── TASK INPUT
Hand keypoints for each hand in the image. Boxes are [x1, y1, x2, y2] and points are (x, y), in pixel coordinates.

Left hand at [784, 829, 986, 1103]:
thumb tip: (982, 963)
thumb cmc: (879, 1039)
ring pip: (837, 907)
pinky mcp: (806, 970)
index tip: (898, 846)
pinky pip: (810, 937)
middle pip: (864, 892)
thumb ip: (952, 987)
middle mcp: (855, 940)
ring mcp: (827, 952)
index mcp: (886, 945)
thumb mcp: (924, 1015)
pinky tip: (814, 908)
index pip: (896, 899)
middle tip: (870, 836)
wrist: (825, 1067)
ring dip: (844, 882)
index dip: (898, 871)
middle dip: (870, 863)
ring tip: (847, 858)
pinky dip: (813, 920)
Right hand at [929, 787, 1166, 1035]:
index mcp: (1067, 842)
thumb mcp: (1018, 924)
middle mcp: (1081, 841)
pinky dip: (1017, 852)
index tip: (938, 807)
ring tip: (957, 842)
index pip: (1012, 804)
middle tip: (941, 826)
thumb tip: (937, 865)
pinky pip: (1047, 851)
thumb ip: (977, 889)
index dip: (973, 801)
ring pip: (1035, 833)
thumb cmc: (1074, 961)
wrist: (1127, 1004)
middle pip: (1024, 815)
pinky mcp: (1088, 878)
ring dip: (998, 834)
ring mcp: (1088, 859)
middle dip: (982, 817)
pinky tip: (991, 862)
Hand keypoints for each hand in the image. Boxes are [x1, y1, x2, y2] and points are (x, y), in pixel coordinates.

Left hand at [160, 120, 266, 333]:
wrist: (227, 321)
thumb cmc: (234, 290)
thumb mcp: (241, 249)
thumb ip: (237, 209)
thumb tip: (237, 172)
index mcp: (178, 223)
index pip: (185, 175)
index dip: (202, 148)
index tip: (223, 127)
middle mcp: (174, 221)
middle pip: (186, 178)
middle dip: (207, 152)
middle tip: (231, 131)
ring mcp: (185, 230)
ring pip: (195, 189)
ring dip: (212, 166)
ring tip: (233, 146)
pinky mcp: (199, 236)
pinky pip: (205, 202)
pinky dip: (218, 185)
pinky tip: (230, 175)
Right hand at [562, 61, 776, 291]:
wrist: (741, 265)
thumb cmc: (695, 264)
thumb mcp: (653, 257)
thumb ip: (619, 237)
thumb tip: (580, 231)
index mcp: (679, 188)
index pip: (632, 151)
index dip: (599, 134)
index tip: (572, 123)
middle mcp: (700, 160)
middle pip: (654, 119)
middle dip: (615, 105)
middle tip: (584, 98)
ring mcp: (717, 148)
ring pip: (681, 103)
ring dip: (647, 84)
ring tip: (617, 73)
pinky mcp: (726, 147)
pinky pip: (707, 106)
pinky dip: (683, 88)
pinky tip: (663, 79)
────
ASSIGNED TASK:
Give back the line containing "ring dip: (212, 166)" and all the lines after it through the end of the records, unchanged.

ANSWER SECTION:
ring dip: (212, 166)
ring tip: (233, 146)
pinky mcp: (199, 236)
pinky pip: (205, 202)
pinky dip: (218, 185)
pinky tip: (230, 175)
Right hand at [562, 61, 776, 291]:
wrist: (741, 265)
thumb cmc: (695, 264)
thumb mcp: (653, 257)
thumb ip: (619, 237)
thumb tip: (580, 231)
index mcp: (679, 188)
index pip: (632, 151)
index dip: (599, 134)
index tip: (572, 123)
middle mcp: (700, 160)
middle pip: (654, 119)
middle dip: (615, 105)
middle tip: (584, 98)
ring mcp: (717, 148)
ring pip: (681, 103)
ring dip: (647, 84)
ring tip: (617, 73)
pinky mcp: (726, 147)
pinky pip: (707, 106)
pinky dip: (683, 88)
pinky tip: (663, 79)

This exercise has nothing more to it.